In justice, however, to Master Waterloobolter, candidate for gold-lace, it must not be omitted that he is a Piccadilly young sprat, and so at Julien's giant bal-masque, was ever gracious to the lady of his love. 
[12] "Miss Smartdeuce, may I beg the honour of your hand for the next waltz? surely after a round or two you will relish your champagne." 
"Yes," with a smothered "dear," was the sigh-drawn reply. 
Who has the power to roar the command, "Thus far shalt thou go, and no further," to the flood of tears from forlorn Smartdeuce, when her soft Waterloobolter bolted for the gold-fields of Australia Felix. 
To be serious. How could any candid mind otherwise explain the honest boldness of eight out of nine members of the first Local Court, Ballaarat, who, one and all, I do not say dared, but I say called upon their fellow miners to come forward to a public meeting on the old spot, Bakery-hill. September, Saturday, 30th, 1855. Said members had already settled at that time 201 disputes, and given their judgement, involving some half a million sterling altogether, for all what they knew, and yet not one miner rose one finger against them, when they imperatively desired to know whether they had done their duty and still possessed the confidence of their fellow diggers! They (said members) are practical men, of our own adopted class, elected by ourselves from among ourselves, to sit as arbitrators of our disputes, and our representatives at the Local Court. That's the key, for any future Brougham, for the history of the Local Courts on the gold-fields. 
It has fallen to my lot, however, to put the Eureka Stockade on record; and, from the following "Joe"-chapter must begin any proper history of that disgracefully memorable event. 
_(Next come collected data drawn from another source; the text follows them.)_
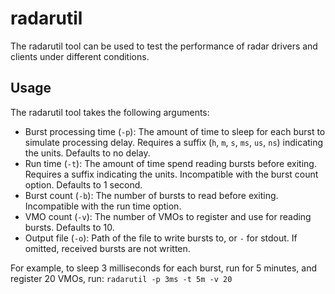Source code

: radarutil
==========

The radarutil tool can be used to test the performance of radar drivers and
clients under different conditions.

Usage
----------

The radarutil tool takes the following arguments:

- Burst processing time (`-p`): The amount of time to sleep for each burst to
  simulate processing delay. Requires a suffix (`h`, `m`, `s`, `ms`, `us`, `ns`)
  indicating the units. Defaults to no delay.
- Run time (`-t`): The amount of time spend reading bursts before exiting.
  Requires a suffix indicating the units. Incompatible with the burst count
  option. Defaults to 1 second.
- Burst count (`-b`): The number of bursts to read before exiting. Incompatible
  with the run time option.
- VMO count (`-v`): The number of VMOs to register and use for reading bursts.
  Defaults to 10.
- Output file (`-o`): Path of the file to write bursts to, or `-` for stdout. If
  omitted, received bursts are not written.

For example, to sleep 3 milliseconds for each burst, run for 5 minutes, and
register 20 VMOs, run: `radarutil -p 3ms -t 5m -v 20`
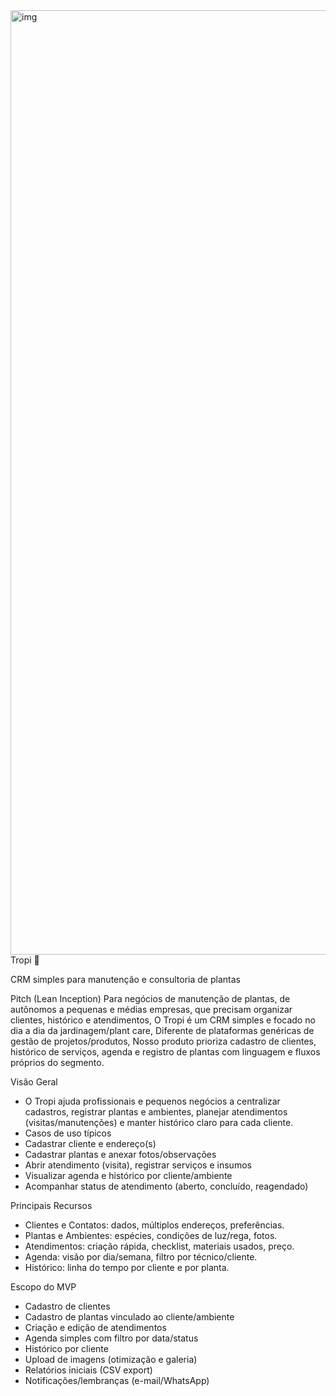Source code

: <img width="1511" height="1511" alt="img" src="https://github.com/user-attachments/assets/02c75066-f6a6-4e30-b0d4-86b4a5a188d2" />
Tropi 🌿

CRM simples para manutenção e consultoria de plantas

Pitch (Lean Inception)
Para negócios de manutenção de plantas, de autônomos a pequenas e médias empresas, que precisam organizar clientes, histórico e atendimentos,
O Tropi é um CRM simples e focado no dia a dia da jardinagem/plant care,
Diferente de plataformas genéricas de gestão de projetos/produtos,
Nosso produto prioriza cadastro de clientes, histórico de serviços, agenda e registro de plantas com linguagem e fluxos próprios do segmento.

Visão Geral

- O Tropi ajuda profissionais e pequenos negócios a centralizar cadastros, registrar plantas e ambientes, planejar atendimentos (visitas/manutenções) e manter histórico claro para cada cliente.
- Casos de uso típicos
- Cadastrar cliente e endereço(s)
- Cadastrar plantas e anexar fotos/observações
- Abrir atendimento (visita), registrar serviços e insumos
- Visualizar agenda e histórico por cliente/ambiente
- Acompanhar status de atendimento (aberto, concluído, reagendado)

Principais Recursos

- Clientes e Contatos: dados, múltiplos endereços, preferências.
- Plantas e Ambientes: espécies, condições de luz/rega, fotos.
- Atendimentos: criação rápida, checklist, materiais usados, preço.
- Agenda: visão por dia/semana, filtro por técnico/cliente.
- Histórico: linha do tempo por cliente e por planta.


Escopo do MVP

-  Cadastro de clientes
-  Cadastro de plantas vinculado ao cliente/ambiente
-  Criação e edição de atendimentos
-  Agenda simples com filtro por data/status
-  Histórico por cliente
-  Upload de imagens (otimização e galeria) <!-- TODO -->
-  Relatórios iniciais (CSV export) <!-- TODO -->
-  Notificações/lembranças (e-mail/WhatsApp) <!-- TODO: decidir canal -->
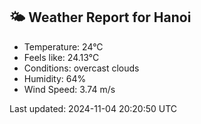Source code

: <!-- WEATHER-START -->
## 🌤 Weather Report for Hanoi

- Temperature: 24°C
- Feels like: 24.13°C
- Conditions: overcast clouds
- Humidity: 64%
- Wind Speed: 3.74 m/s

Last updated: 2024-11-04 20:20:50 UTC
<!-- WEATHER-END -->
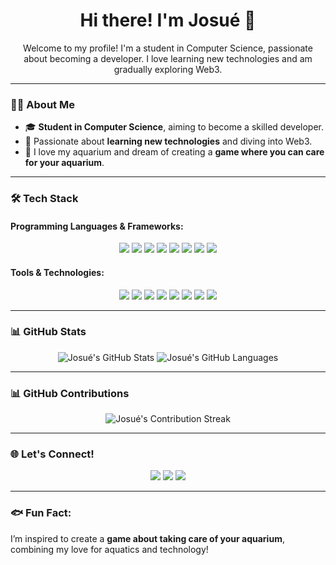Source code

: <h1 align="center">Hi there! I'm Josué 👋</h1>

<p align="center">
Welcome to my profile! I'm a student in Computer Science, passionate about becoming a developer. I love learning new technologies and am gradually exploring Web3.
</p>

---

### 👨‍💻 About Me
- 🎓 **Student in Computer Science**, aiming to become a skilled developer.
- 🚀 Passionate about **learning new technologies** and diving into Web3.
- 🐠 I love my aquarium and dream of creating a **game where you can care for your aquarium**.

---

### 🛠 Tech Stack

#### Programming Languages & Frameworks:
<p align="center">
  <img src="https://img.shields.io/badge/-C%23-239120?logo=c-sharp&logoColor=white&style=for-the-badge" />
  <img src="https://img.shields.io/badge/-C++-00599C?logo=c%2B%2B&logoColor=white&style=for-the-badge" />
  <img src="https://img.shields.io/badge/-JavaScript-F7DF1E?logo=javascript&logoColor=black&style=for-the-badge" />
  <img src="https://img.shields.io/badge/-Java-007396?logo=java&logoColor=white&style=for-the-badge" />
  <img src="https://img.shields.io/badge/-Python-3776AB?logo=python&logoColor=white&style=for-the-badge" />
  <img src="https://img.shields.io/badge/-PHP-777BB4?logo=php&logoColor=white&style=for-the-badge" />
  <img src="https://img.shields.io/badge/-HTML5-E34F26?logo=html5&logoColor=white&style=for-the-badge" />
  <img src="https://img.shields.io/badge/-CSS3-1572B6?logo=css3&logoColor=white&style=for-the-badge" />
</p>

#### Tools & Technologies:
<p align="center">
  <img src="https://img.shields.io/badge/-.NET-512BD4?logo=dotnet&logoColor=white&style=for-the-badge" />
  <img src="https://img.shields.io/badge/-Node.js-339933?logo=node.js&logoColor=white&style=for-the-badge" />
  <img src="https://img.shields.io/badge/-React-61DAFB?logo=react&logoColor=black&style=for-the-badge" />
  <img src="https://img.shields.io/badge/-Angular-DD0031?logo=angular&logoColor=white&style=for-the-badge" />
  <img src="https://img.shields.io/badge/-Ionic-3880FF?logo=ionic&logoColor=white&style=for-the-badge" />
  <img src="https://img.shields.io/badge/-Docker-2496ED?logo=docker&logoColor=white&style=for-the-badge" />
  <img src="https://img.shields.io/badge/-Git-F05032?logo=git&logoColor=white&style=for-the-badge" />
  <img src="https://img.shields.io/badge/-GitHub-181717?logo=github&logoColor=white&style=for-the-badge" />
</p>

---

### 📊 GitHub Stats
<p align="center">
  <img src="https://github-readme-stats.vercel.app/api?username=Josue19-08&show_icons=true&theme=radical" alt="Josué's GitHub Stats" />
  <img src="https://github-readme-stats.vercel.app/api/top-langs/?username=Josue19-08&layout=compact&theme=radical" alt="Josué's GitHub Languages" />
</p>

---

### 📊 GitHub Contributions
<p align="center">
  <img src="https://github-readme-streak-stats.herokuapp.com/?user=Josue19-08&theme=radical" alt="Josué's Contribution Streak" />
</p>

---

### 🌐 Let's Connect!
<p align="center">
  <a href="https://x.com/josuearayamarin"><img src="https://img.shields.io/badge/-Twitter-1DA1F2?logo=twitter&logoColor=white&style=for-the-badge" /></a>
  <a href="https://t.me/Josue1908Cr"><img src="https://img.shields.io/badge/-Telegram-0088CC?logo=telegram&logoColor=white&style=for-the-badge" /></a>
  <a href="mailto:josuemarin2009@hotmail.com"><img src="https://img.shields.io/badge/-Email-D14836?logo=gmail&logoColor=white&style=for-the-badge" /></a>
</p>

---

### 🐟 Fun Fact:
I’m inspired to create a **game about taking care of your aquarium**, combining my love for aquatics and technology!
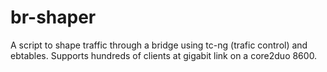 # br-shaper
A script to shape traffic through a bridge using tc-ng (trafic control) and ebtables.
Supports hundreds of clients at gigabit link on a core2duo 8600.
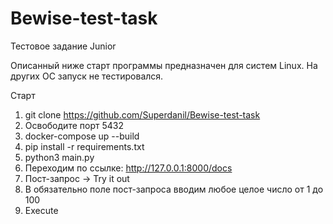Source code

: # Bewise-test-task
Тестовое задание Junior

Описанный ниже старт программы предназначен для систем Linux. На других ОС запуск не тестировался.

Старт
1. git clone https://github.com/Superdanil/Bewise-test-task
2. Освободите порт 5432
3. docker-compose up --build
4. pip install -r requirements.txt
5. python3 main.py
6. Переходим по ссылке: http://127.0.0.1:8000/docs
7. Пост-запрос -> Try it out
8. В обязательно поле пост-запроса вводим любое целое число от 1 до 100
9. Execute
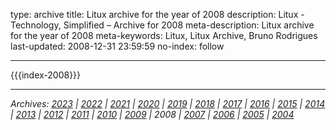 type: archive
title: Litux archive for the year of 2008
description: Litux - Technology, Simplified – Archive for 2008
meta-description: Litux archive for the year of 2008
meta-keywords: Litux, Litux Archive, Bruno Rodrigues
last-updated: 2008-12-31 23:59:59
no-index: follow

---
<div id="home-index">
  {{{index-2008}}}
</div>

---
*Archives: [2023](/) | [2022](/archive/2022) | [2021](/archive/2021) | [2020](/archive/2020) | [2019](/archive/2019) | [2018](/archive/2018) | [2017](/archive/2017) | [2016](/archive/2016) | [2015](/archive/2015) | [2014](/archive/2014) | [2013](/archive/2013) | [2012](/archive/2012) | [2011](/archive/2011) | [2010](/archive/2010) | [2009](/archive/2009) | 2008 | [2007](/archive/2007) | [2006](/archive/2006) | [2005](/archive/2005) | [2004](/archive/2004)*
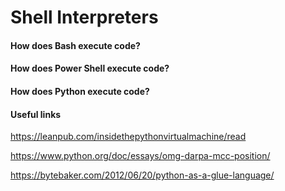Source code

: <h1>Shell Interpreters</h1>


<h4>How does Bash execute code?</h4>

<p>

</p>

<h4>How does Power Shell execute code?</h4>

<p>

</p>

<h4>How does Python execute code?</h4>

<p>
</p>


<h4></h4>

<h4>Useful links</h4>

<p><a href="https://leanpub.com/insidethepythonvirtualmachine/read">https://leanpub.com/insidethepythonvirtualmachine/read</a></p>

<p><a href="https://www.python.org/doc/essays/omg-darpa-mcc-position/">https://www.python.org/doc/essays/omg-darpa-mcc-position/</a></p>

<p><a href="https://bytebaker.com/2012/06/20/python-as-a-glue-language/">https://bytebaker.com/2012/06/20/python-as-a-glue-language/</a></p>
IX. Abyssus, Abyssum Invocat.
"JOE, Joe!" No one in the world can properly understand and describe this shouting of "Joe," unless he were on this El Dorado of Ballaarat at the time. 
It was a horrible day, plagued by the hot winds. A blast of the hurricane winding through gravel pits whirled towards the Eureka this shouting of "Joe." It was the howl of a wolf for the shepherds, who bolted at once towards the bush: it was the yell of bull-dogs for the fossikers who floundered among the deep holes, and thus dodged the hounds: it was a scarecrow for the miners, who now scrambled down to the deep, and left a licensed mate or two at the windlass. [13] By this time, a regiment of troopers, in full gallop, had besieged the whole Eureka, and the traps under their protection ventured among the holes. An attempt to give an idea of such disgusting and contemptible campaigns for the search of licences is really odious to an honest man. Some of the traps were civil enough; aye, they felt the shame of their duty; but there were among them devils at heart, who enjoyed the fun, because their cupidity could not bear the sight of the zig-zag uninterrupted muster of piles of rich-looking washing stuff, and the envy which blinded their eyes prevented them from taking into account the overwhelming number of shicers close by, round about, all along. Hence they looked upon the ragged muddy blue shirt as an object of their contempt.